En la guerra y en el amor vale todo. O casi
Josep Lluís Merlos
La estrategia de Lewis Hamilton en Abu Dhabi, su gestión de la prueba, rodando como una tortuga desde el liderato para acercar la glotonería de los Red Bull y del Ferrari de Vettel al panal de rica miel que era la posición de Rosberg, ha incendiado algunas críticas. La ira de los ayatolás de la red demuestra que el forofismo, el hooliganismo de twitter, sólo se mueve con el carburante de la ignorancia, o por la inercia que da la falta de memoria. Que viene a ser lo mismo.
Independientemente del desasosiego que la rebeldía del británico a las órdenes radiadas de Paddy Lowe pueda desencadenar en el orden interno de Mercedes, casi ningún profesional de la F1 ha criticado la estrategia de Hamilton. Que será más o menos elegante, estilosa o ética, pero que entra dentro de lo lícito, por mucho que algunos se escandalicen.

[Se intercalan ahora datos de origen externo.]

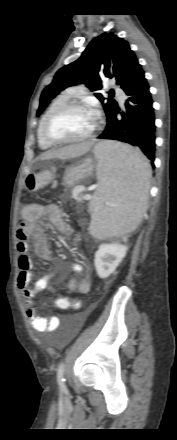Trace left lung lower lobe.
Wrapping results in <instances>:
<instances>
[{"label": "left lung lower lobe", "mask_w": 177, "mask_h": 440, "mask_svg": "<svg viewBox=\"0 0 177 440\" xmlns=\"http://www.w3.org/2000/svg\"><path fill=\"white\" fill-rule=\"evenodd\" d=\"M124 92L128 96L126 111L121 113V119H117L119 109L115 108L107 117L106 128L98 138L118 140L137 147L154 167L155 115L149 85L142 69Z\"/></svg>", "instance_id": "left-lung-lower-lobe-1"}]
</instances>
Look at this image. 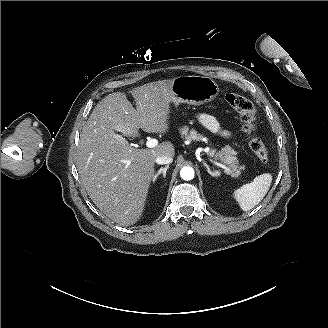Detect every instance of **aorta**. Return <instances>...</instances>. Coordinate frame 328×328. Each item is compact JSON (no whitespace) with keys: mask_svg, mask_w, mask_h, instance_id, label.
Here are the masks:
<instances>
[{"mask_svg":"<svg viewBox=\"0 0 328 328\" xmlns=\"http://www.w3.org/2000/svg\"><path fill=\"white\" fill-rule=\"evenodd\" d=\"M180 176L183 180H192L194 178V169L192 167L185 166L180 170Z\"/></svg>","mask_w":328,"mask_h":328,"instance_id":"obj_1","label":"aorta"}]
</instances>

Ni el propio Rosberg cuestionó, o puso pero alguno –al menos delante de luz y taquígrafos- por la estrategia desplegada por un rival que, lógicamente, quería jugar sus cartas para ser él el campeón de la temporada. Forma parte del juego, guste o no.
El público, el que paga entrada en los circuitos o abono por ver las carreras por televisión, es soberano. El cliente suele tener la razón. Cuando la tiene. Y no siempre es el caso.
Los insultos, lecturas sesgadas de cualquier comentario, los matices torticeros, esos oscuros (o no tanto) intereses que no persiguen más que la descalificación, se desmoronan.
En 1999 Schumacher desquició a Hakkinen en Malasia con la misma táctica. Y años después, Rosberg ganó en Mónaco utilizando la misma estrategia: rodando lento para minimizar la degradación del neumático. Y nadie se inmoló por ello. Al contrario: no fueron pocos los que ensalzaron sus astucias en su momento.
Felicitemos a Hamilton por su pícara victoria. Y, por supuesto, a Rosberg por un título merecido, que ya tocaba por tardón. Incluso deberían hacerlo quienes han criticado su conservadurismo, que haya pilotado con la calculadora. Curiosamente, los mismos que se extasiaban cuando Prost hacía igual, y no pasaba nada.